## BEGIN Given records

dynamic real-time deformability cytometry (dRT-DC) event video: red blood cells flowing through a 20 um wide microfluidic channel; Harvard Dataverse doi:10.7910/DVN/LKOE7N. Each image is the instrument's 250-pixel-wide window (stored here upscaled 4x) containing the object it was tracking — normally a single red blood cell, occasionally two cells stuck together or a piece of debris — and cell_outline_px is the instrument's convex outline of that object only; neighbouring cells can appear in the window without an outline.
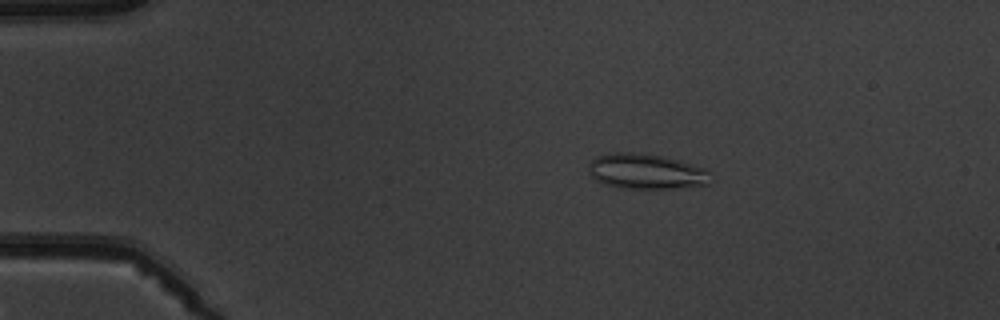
{"species": "common noctule bat (a hibernating species)", "species_latin": "Nyctalus noctula", "temperature_condition": "warm", "stored_images_in_passage": 5, "camera_frame_rate_fps": 3000, "um_per_image_px": 0.085, "animal": {"sex": "male", "body_mass_g": 19.5, "forearm_length_mm": 54.6}, "frame": {"image": 1, "passage_image": 1, "time_ms": 0.0, "image_size_px": [1000, 320], "cell_outline_px": [[708, 184], [672, 188], [620, 188], [604, 184], [596, 180], [588, 172], [588, 164], [596, 156], [616, 152], [636, 152], [660, 156], [680, 160], [708, 168]], "centroid_in_image_um": [54.88, 14.56], "position_along_channel_um": 30.1, "area_um2": 25.03}}
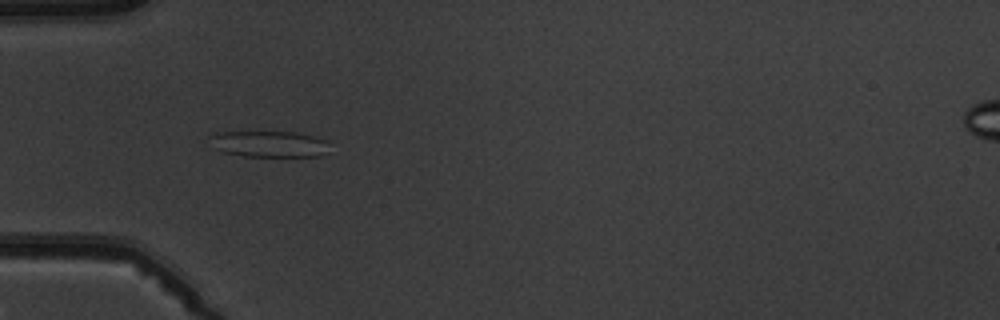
{"frame": {"image": 2, "passage_image": 3, "time_ms": 2.333, "image_size_px": [1000, 320], "cell_outline_px": [[328, 140], [324, 156], [240, 156], [220, 152], [212, 148], [208, 136], [208, 132], [296, 132], [316, 136]], "centroid_in_image_um": [22.78, 12.23], "position_along_channel_um": 62.2, "area_um2": 18.73}}
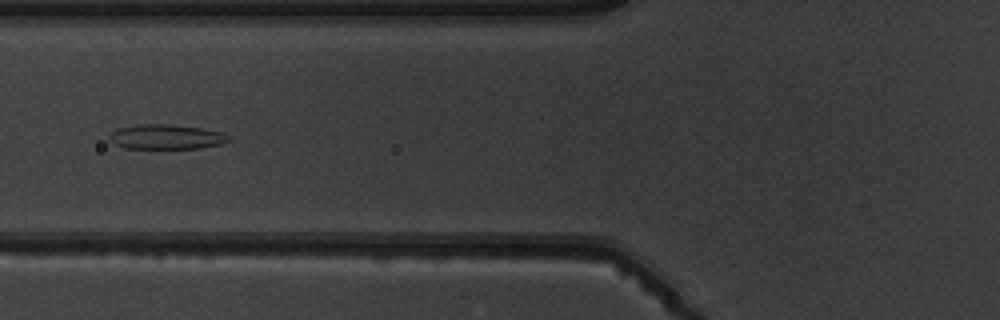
{"frame": {"image": 3, "passage_image": 4, "time_ms": 3.667, "image_size_px": [1000, 320], "cell_outline_px": [[232, 140], [224, 144], [200, 148], [124, 148], [108, 140], [108, 136], [116, 128], [136, 124], [168, 124], [200, 128], [224, 132], [232, 136]], "centroid_in_image_um": [14.17, 11.63], "position_along_channel_um": 111.6, "area_um2": 17.51}}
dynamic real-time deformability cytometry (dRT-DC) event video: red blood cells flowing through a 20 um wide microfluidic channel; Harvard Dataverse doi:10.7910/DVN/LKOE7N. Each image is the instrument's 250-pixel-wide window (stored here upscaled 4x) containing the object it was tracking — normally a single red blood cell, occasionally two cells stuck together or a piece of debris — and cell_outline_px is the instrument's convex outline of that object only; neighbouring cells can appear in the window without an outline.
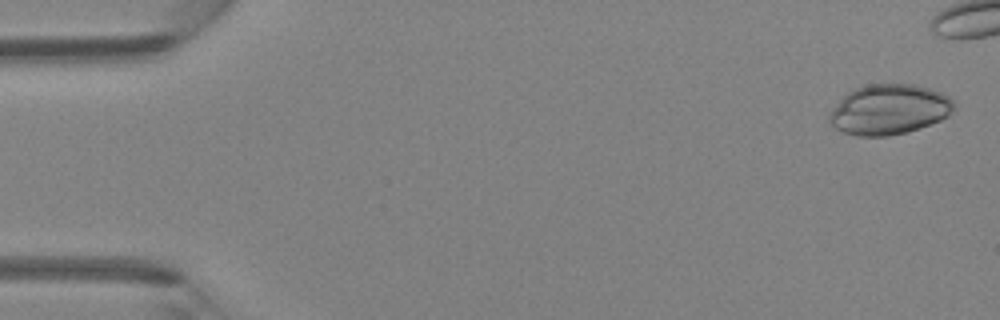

## END Given records

The exercise ▸
Write the full listing out again with every line unchanged, but include no pictures.

Written response ▸
dynamic real-time deformability cytometry (dRT-DC) event video: red blood cells flowing through a 20 um wide microfluidic channel; Harvard Dataverse doi:10.7910/DVN/LKOE7N. Each image is the instrument's 250-pixel-wide window (stored here upscaled 4x) containing the object it was tracking — normally a single red blood cell, occasionally two cells stuck together or a piece of debris — and cell_outline_px is the instrument's convex outline of that object only; neighbouring cells can appear in the window without an outline.
{"species": "common noctule bat (a hibernating species)", "species_latin": "Nyctalus noctula", "temperature_condition": "warm", "stored_images_in_passage": 5, "camera_frame_rate_fps": 3000, "um_per_image_px": 0.085, "animal": {"sex": "male", "body_mass_g": 19.5, "forearm_length_mm": 54.6}, "frame": {"image": 1, "passage_image": 1, "time_ms": 0.0, "image_size_px": [1000, 320], "cell_outline_px": [[708, 184], [672, 188], [620, 188], [604, 184], [596, 180], [588, 172], [588, 164], [596, 156], [616, 152], [636, 152], [660, 156], [680, 160], [708, 168]], "centroid_in_image_um": [54.88, 14.56], "position_along_channel_um": 30.1, "area_um2": 25.03}}
{"frame": {"image": 2, "passage_image": 3, "time_ms": 2.333, "image_size_px": [1000, 320], "cell_outline_px": [[328, 140], [324, 156], [240, 156], [220, 152], [212, 148], [208, 136], [208, 132], [296, 132], [316, 136]], "centroid_in_image_um": [22.78, 12.23], "position_along_channel_um": 62.2, "area_um2": 18.73}}
{"frame": {"image": 3, "passage_image": 4, "time_ms": 3.667, "image_size_px": [1000, 320], "cell_outline_px": [[232, 140], [224, 144], [200, 148], [124, 148], [108, 140], [108, 136], [116, 128], [136, 124], [168, 124], [200, 128], [224, 132], [232, 136]], "centroid_in_image_um": [14.17, 11.63], "position_along_channel_um": 111.6, "area_um2": 17.51}}
dynamic real-time deformability cytometry (dRT-DC) event video: red blood cells flowing through a 20 um wide microfluidic channel; Harvard Dataverse doi:10.7910/DVN/LKOE7N. Each image is the instrument's 250-pixel-wide window (stored here upscaled 4x) containing the object it was tracking — normally a single red blood cell, occasionally two cells stuck together or a piece of debris — and cell_outline_px is the instrument's convex outline of that object only; neighbouring cells can appear in the window without an outline.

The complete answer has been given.